I finally realized what my problem is, it's the fact that I am too nice, I let people back in my life that I never should have talked to that first day so many months or years ago. I am the better person in most of my relationships, I am the better friend in the friendships I have. I don't just talk, I mostly listen. I don't break plans, I'm not secretive or conniving, I'm respectful and I will tell you my honest opinion without inflicting any pain at all. I guess I'm one of kind, I must be the only one. I understand you can't go through life as a hermit, interactions and relationships are important if you want survive. I hate that the one thing you want to be normal you won't even consider working at. Where did the compromise go? I just had a conversation with myself out loud and I talked about how I have no conscience when it comes to you, I don't feel an ounce of regret, at this point I am going to do what I have to do in order to keep my sanity, I deserve to be happy. What you don't deserve is my time. I used to consider you one of the best things that ever happened to me but I guess time happens, some of us grow up and we know who has our best interest in mind.

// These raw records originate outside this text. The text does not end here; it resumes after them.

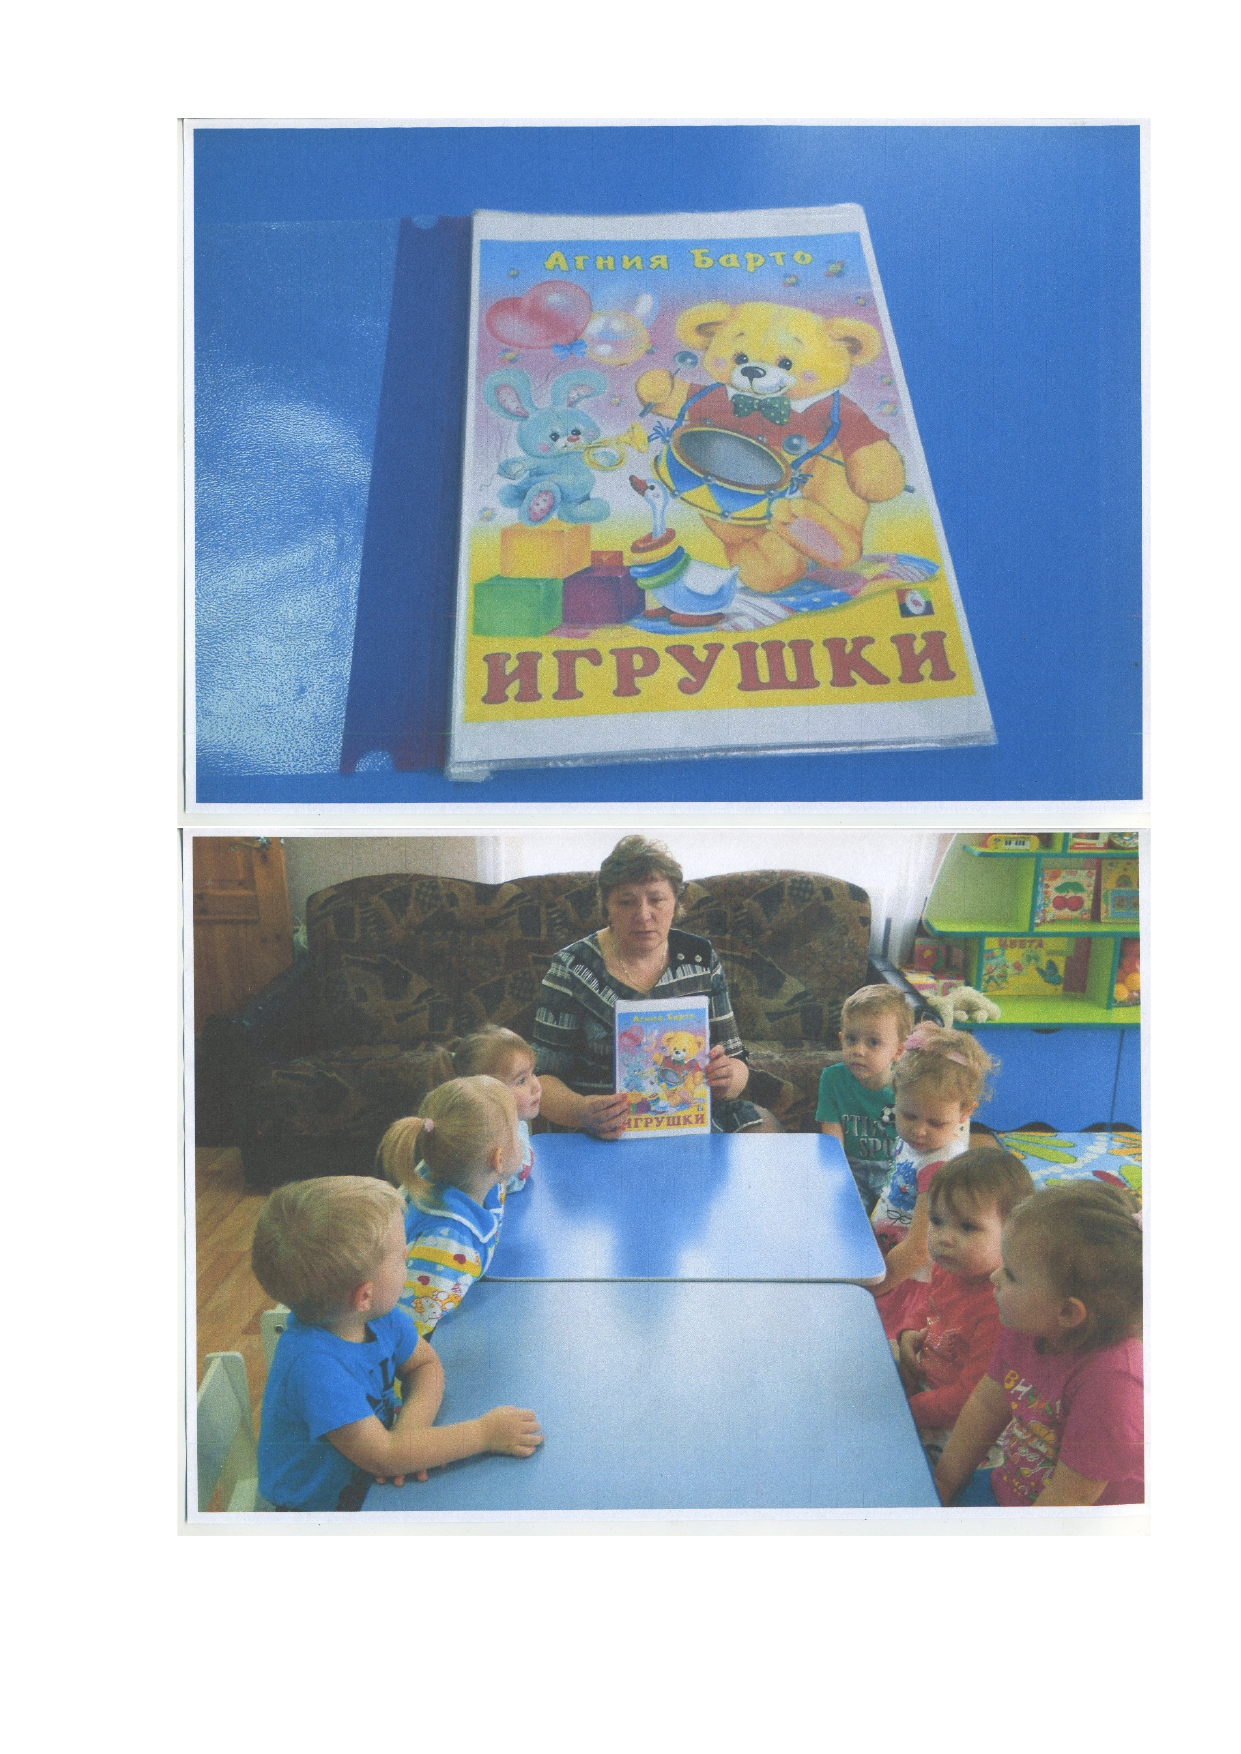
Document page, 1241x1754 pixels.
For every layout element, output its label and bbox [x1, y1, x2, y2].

picture [177, 828, 1151, 1536]
picture [177, 118, 1151, 826]
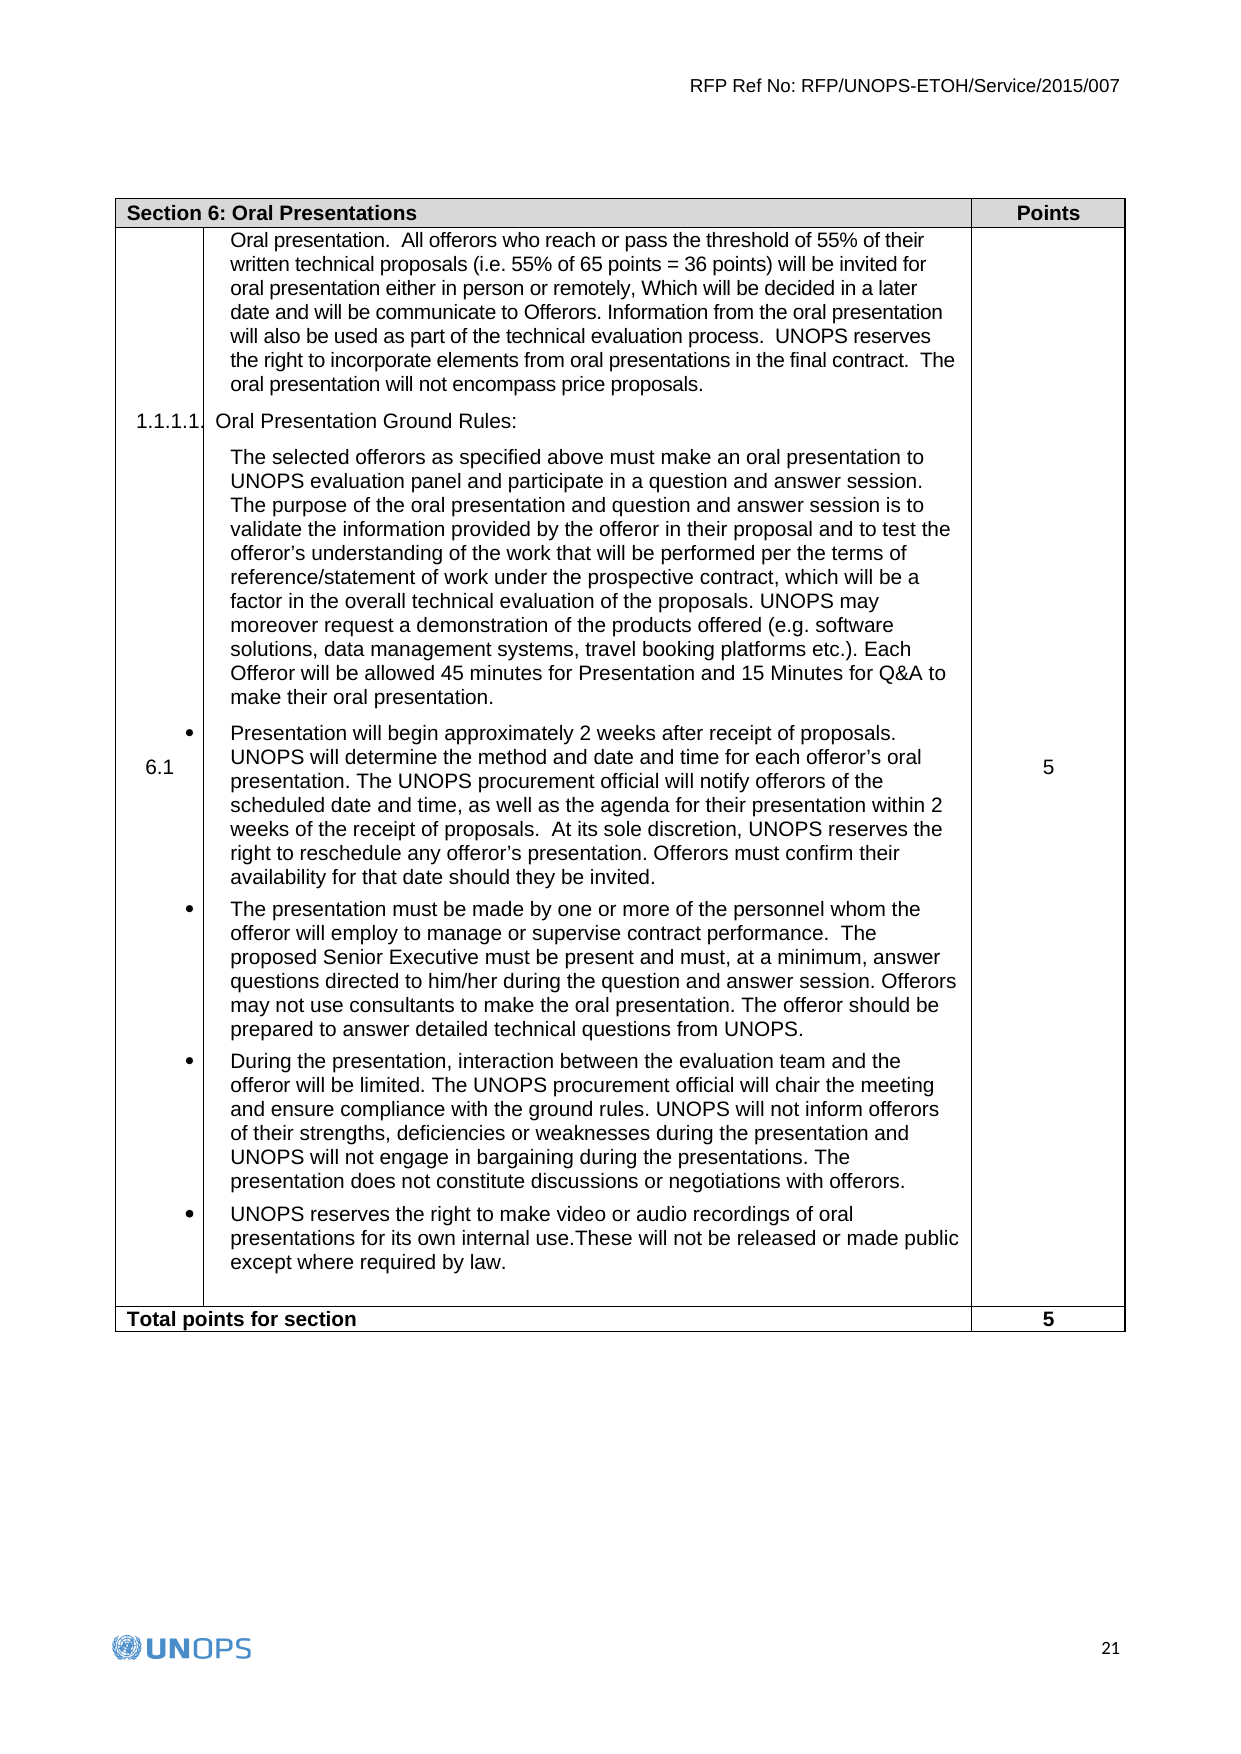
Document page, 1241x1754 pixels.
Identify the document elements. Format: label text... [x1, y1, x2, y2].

picture [112, 1635, 251, 1660]
table_header Section 6: Oral Presentations [116, 199, 971, 227]
table_cell Oral presentation. All offerors who reach or pass the threshold of 55% of their written technical proposals (i.e. 55% of 65 points = 36 points) will be invited for oral presentation either in person or remotely, Which will be decided in a later date and will be communicate to Offerors. Information from the oral presentation will also be used as part of the technical evaluation process. UNOPS reserves the right to incorporate elements from oral presentations in the final contract. The oral presentation will not encompass price proposals. Oral Presentation Ground Rules: The selected offerors as specified above must make an oral presentation to UNOPS evaluation panel and participate in a question and answer session. The purpose of the oral presentation and question and answer session is to validate the information provided by the offeror in their proposal and to test the offeror’s understanding of the work that will be performed per the terms of reference/statement of work under the prospective contract, which will be a factor in the overall technical evaluation of the proposals. UNOPS may moreover request a demonstration of the products offered (e.g. software solutions, data management systems, travel booking platforms etc.). Each Offeror will be allowed 45 minutes for Presentation and 15 Minutes for Q&A to make their oral presentation. Presentation will begin approximately 2 weeks after receipt of proposals. UNOPS will determine the method and date and time for each offeror’s oral presentation. The UNOPS procurement official will notify offerors of the scheduled date and time, as well as the agenda for their presentation within 2 weeks of the receipt of proposals. At its sole discretion, UNOPS reserves the right to reschedule any offeror’s presentation. Offerors must confirm their availability for that date should they be invited. The presentation must be made by one or more of the personnel whom the offeror will employ to manage or supervise contract performance. The proposed Senior Executive must be present and must, at a minimum, answer questions directed to him/her during the question and answer session. Offerors may not use consultants to make the oral presentation. The offeror should be prepared to answer detailed technical questions from UNOPS. During the presentation, interaction between the evaluation team and the offeror will be limited. The UNOPS procurement official will chair the meeting and ensure compliance with the ground rules. UNOPS will not inform offerors of their strengths, deficiencies or weaknesses during the presentation and UNOPS will not engage in bargaining during the presentations. The presentation does not constitute discussions or negotiations with offerors. UNOPS reserves the right to make video or audio recordings of oral presentations for its own internal use.These will not be released or made public except where required by law. [204, 228, 971, 1306]
table_header Points [972, 199, 1124, 227]
table_cell Total points for section [116, 1307, 971, 1331]
table_cell 5 [972, 228, 1124, 1306]
table_cell 5 [972, 1307, 1124, 1331]
table_cell 6.1 [116, 228, 203, 1306]
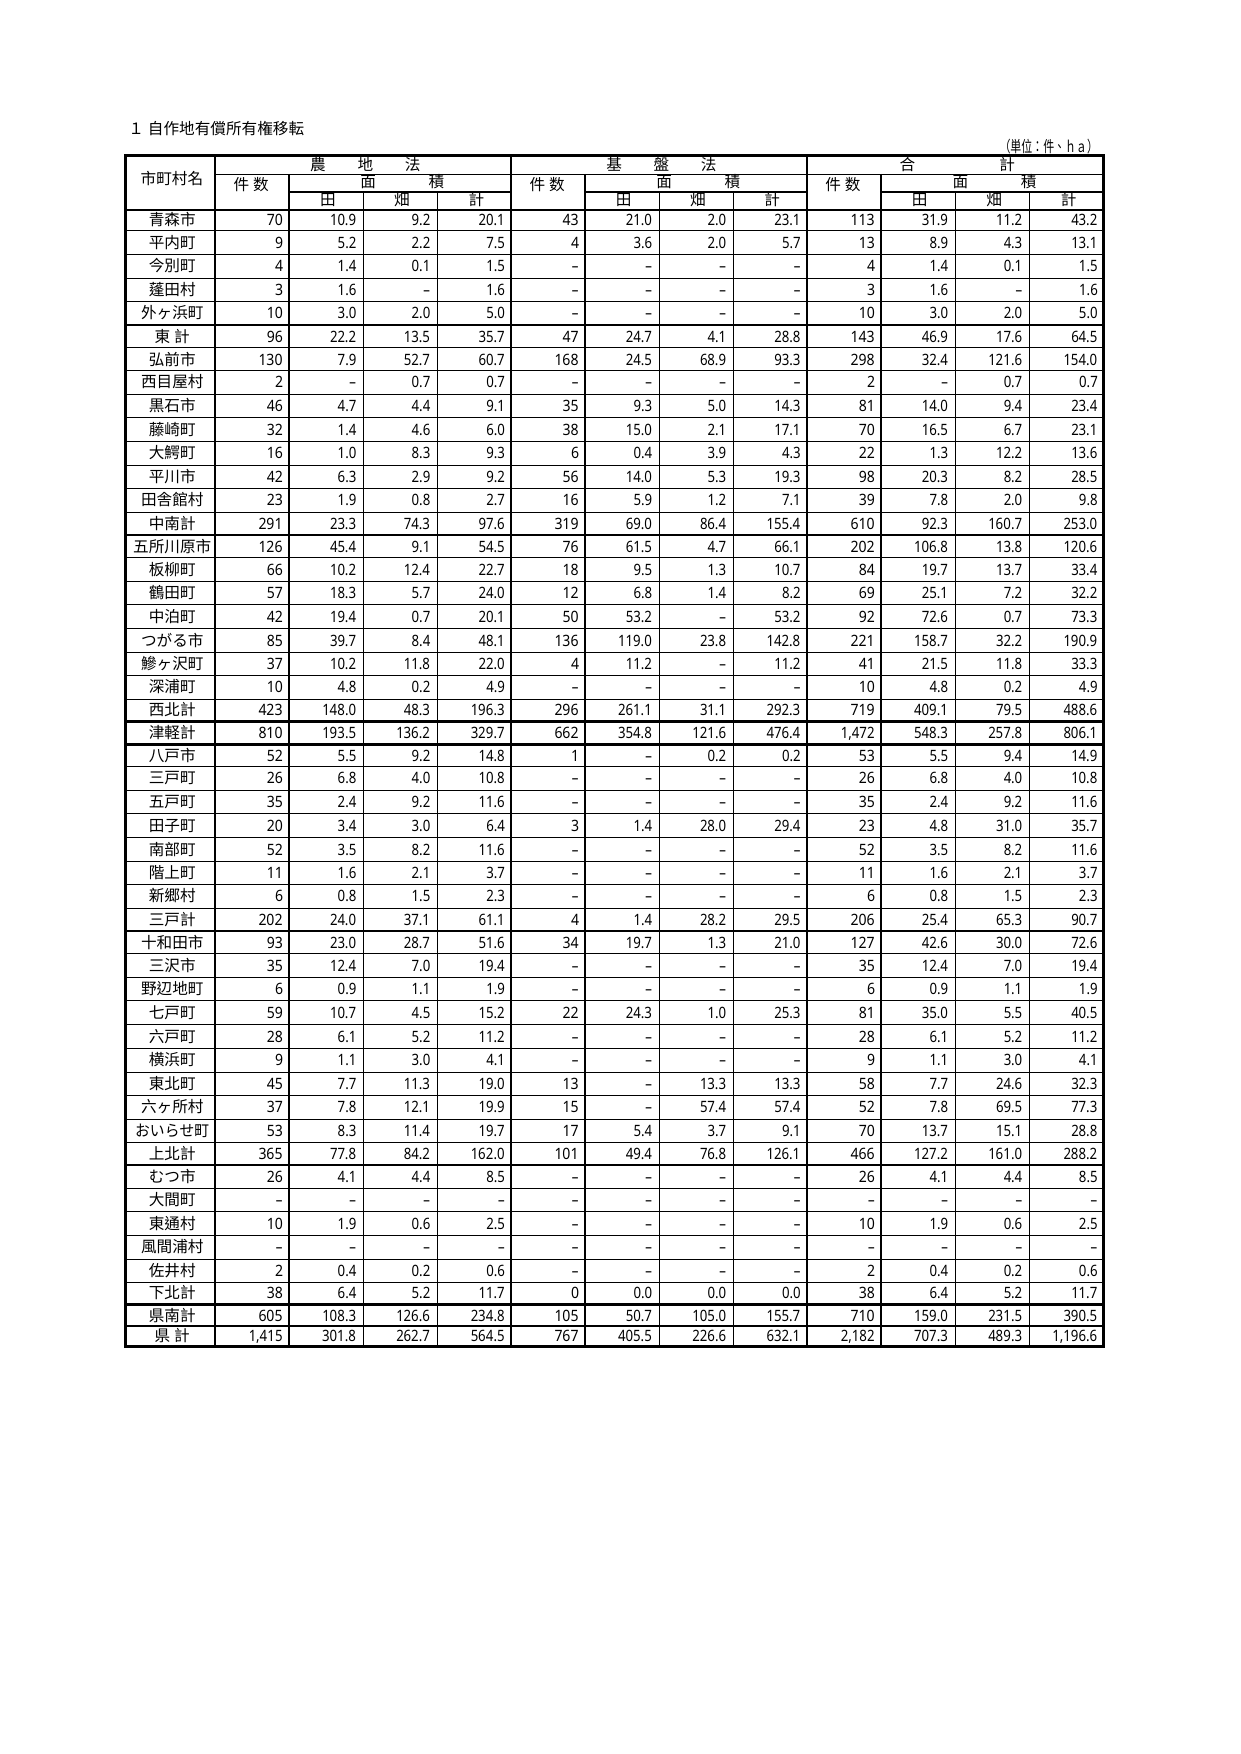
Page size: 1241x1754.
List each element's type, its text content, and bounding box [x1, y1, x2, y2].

table_cell - [216, 1189, 288, 1211]
table_cell 野辺地町 [127, 978, 214, 1000]
table_cell - [512, 1260, 584, 1282]
table_cell 13.6 [1030, 442, 1102, 464]
table_cell - [734, 371, 806, 394]
table_cell 13.7 [882, 1120, 955, 1142]
table_cell 16.5 [882, 418, 955, 441]
table_cell 23 [808, 814, 880, 837]
table_cell 77.3 [1030, 1096, 1102, 1119]
table_cell 19.4 [438, 954, 510, 977]
table_cell 113 [808, 211, 880, 230]
table_cell - [734, 676, 806, 698]
table_cell - [734, 255, 806, 277]
table_cell 13.1 [1030, 231, 1102, 254]
table_cell 20.3 [882, 466, 955, 488]
table_cell 10.8 [438, 767, 510, 790]
table_cell 13 [808, 231, 880, 254]
table_cell 1.4 [586, 814, 659, 837]
table_cell 159.0 [882, 1306, 955, 1325]
table_cell 1.6 [290, 862, 363, 884]
table_cell 佐井村 [127, 1260, 214, 1282]
table_cell 31.0 [956, 814, 1029, 837]
table_cell - [586, 862, 659, 884]
table_cell 0.9 [882, 978, 955, 1000]
table_cell 横浜町 [127, 1049, 214, 1071]
table_cell 11.6 [438, 791, 510, 813]
table_cell 4.9 [1030, 676, 1102, 698]
table_cell 10 [216, 1212, 288, 1235]
table_cell 25.1 [882, 582, 955, 604]
table_cell 十和田市 [127, 932, 214, 953]
table_cell 61.5 [586, 536, 659, 557]
table_cell 291 [216, 513, 288, 534]
table_cell 11.8 [364, 653, 437, 675]
table_cell 11.6 [1030, 791, 1102, 813]
table_cell - [586, 954, 659, 977]
table_cell 7.7 [882, 1073, 955, 1095]
table_cell 面 積 [586, 175, 806, 191]
table_cell 0.1 [364, 255, 437, 277]
table_cell - [734, 978, 806, 1000]
table_cell 130 [216, 348, 288, 370]
table_cell 126 [216, 536, 288, 557]
table_cell 13.3 [734, 1073, 806, 1095]
table_cell 261.1 [586, 700, 659, 720]
table_header 市町村名 [127, 157, 214, 209]
table_cell 16 [512, 489, 584, 511]
table_cell 14.9 [1030, 746, 1102, 766]
table_cell 7.9 [290, 348, 363, 370]
table_cell 20.1 [438, 605, 510, 628]
table_cell 6 [808, 978, 880, 1000]
table_cell 76 [512, 536, 584, 557]
table_cell 3.0 [290, 302, 363, 324]
table_cell 2.5 [1030, 1212, 1102, 1235]
table_cell 11.4 [364, 1120, 437, 1142]
table_cell 12.4 [364, 558, 437, 581]
table_cell - [512, 1166, 584, 1187]
table_cell - [512, 885, 584, 907]
table_cell - [660, 1025, 733, 1048]
table_cell - [586, 1236, 659, 1258]
table_cell 13 [512, 1073, 584, 1095]
table_cell - [586, 676, 659, 698]
table_cell - [586, 1096, 659, 1119]
table_cell 37.1 [364, 909, 437, 930]
table_cell 35 [216, 791, 288, 813]
table_cell 23.8 [660, 629, 733, 652]
table_cell 東北町 [127, 1073, 214, 1095]
table_cell 田 [586, 193, 659, 209]
table_cell 69.0 [586, 513, 659, 534]
table_cell 24.6 [956, 1073, 1029, 1095]
table_cell 81 [808, 395, 880, 417]
table_cell 70 [808, 418, 880, 441]
table_cell 9.3 [438, 442, 510, 464]
table_cell 三沢市 [127, 954, 214, 977]
table_cell 1.1 [364, 978, 437, 1000]
table_cell 105 [512, 1306, 584, 1325]
table_cell 53 [808, 746, 880, 766]
table_cell 57.4 [660, 1096, 733, 1119]
table_cell 25.3 [734, 1001, 806, 1024]
table_cell 423 [216, 700, 288, 720]
table_cell 1.1 [882, 1049, 955, 1071]
table_cell 155.7 [734, 1306, 806, 1325]
table_cell 11.6 [1030, 838, 1102, 861]
table_cell 68.9 [660, 348, 733, 370]
table_cell 9 [216, 231, 288, 254]
table_cell 4.4 [364, 1166, 437, 1187]
table_cell - [586, 838, 659, 861]
table_cell 257.8 [956, 723, 1029, 742]
table_cell 15.0 [586, 418, 659, 441]
table_cell 54.5 [438, 536, 510, 557]
table_cell 2.0 [660, 231, 733, 254]
table_cell 35.7 [1030, 814, 1102, 837]
table_cell 34 [512, 932, 584, 953]
table_cell 160.7 [956, 513, 1029, 534]
table_cell - [734, 767, 806, 790]
table_cell 65.3 [956, 909, 1029, 930]
table_cell 4.4 [956, 1166, 1029, 1187]
table_cell 142.8 [734, 629, 806, 652]
table_cell 46 [216, 395, 288, 417]
table_cell 6.1 [882, 1025, 955, 1048]
table_cell - [586, 978, 659, 1000]
table_cell 40.5 [1030, 1001, 1102, 1024]
table_cell 193.5 [290, 723, 363, 742]
table_cell 3.7 [438, 862, 510, 884]
table_cell - [290, 1189, 363, 1211]
table_cell 2.1 [660, 418, 733, 441]
table_cell 蓬田村 [127, 279, 214, 301]
table_cell 田 [882, 193, 955, 209]
table_cell 7.8 [290, 1096, 363, 1119]
table_cell 61.1 [438, 909, 510, 930]
table_cell 605 [216, 1306, 288, 1325]
table_cell 93.3 [734, 348, 806, 370]
table_cell - [586, 1212, 659, 1235]
table_cell 0.6 [956, 1212, 1029, 1235]
table_cell 5.4 [586, 1120, 659, 1142]
table_cell - [734, 279, 806, 301]
table_cell 329.7 [438, 723, 510, 742]
table_cell 五所川原市 [127, 536, 214, 557]
table_cell - [586, 371, 659, 394]
table_cell 196.3 [438, 700, 510, 720]
table_cell 10.7 [290, 1001, 363, 1024]
table_cell 3.0 [364, 814, 437, 837]
table_cell 52.7 [364, 348, 437, 370]
table_cell 8.3 [290, 1120, 363, 1142]
table_cell - [734, 1212, 806, 1235]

Others are still trying to impress people who don't give a fuck. What happened to the girl with the bright eyes and who cared more about friendships than keeping up with the joneses? I never thought I would say this, but I have to agree that the city has changed you. I have to say I've never seen you look so good, but it kills me that you are putting up fronts. Stop worrying and let what will be, just be.
2 comments:
the photo compliments your blog, very well.
have you considered telling the person what you wrote in this blog to them?
hope it all works out.
I wrote about three separate people in this blog and I don't maybe one day I will show them what I wrote.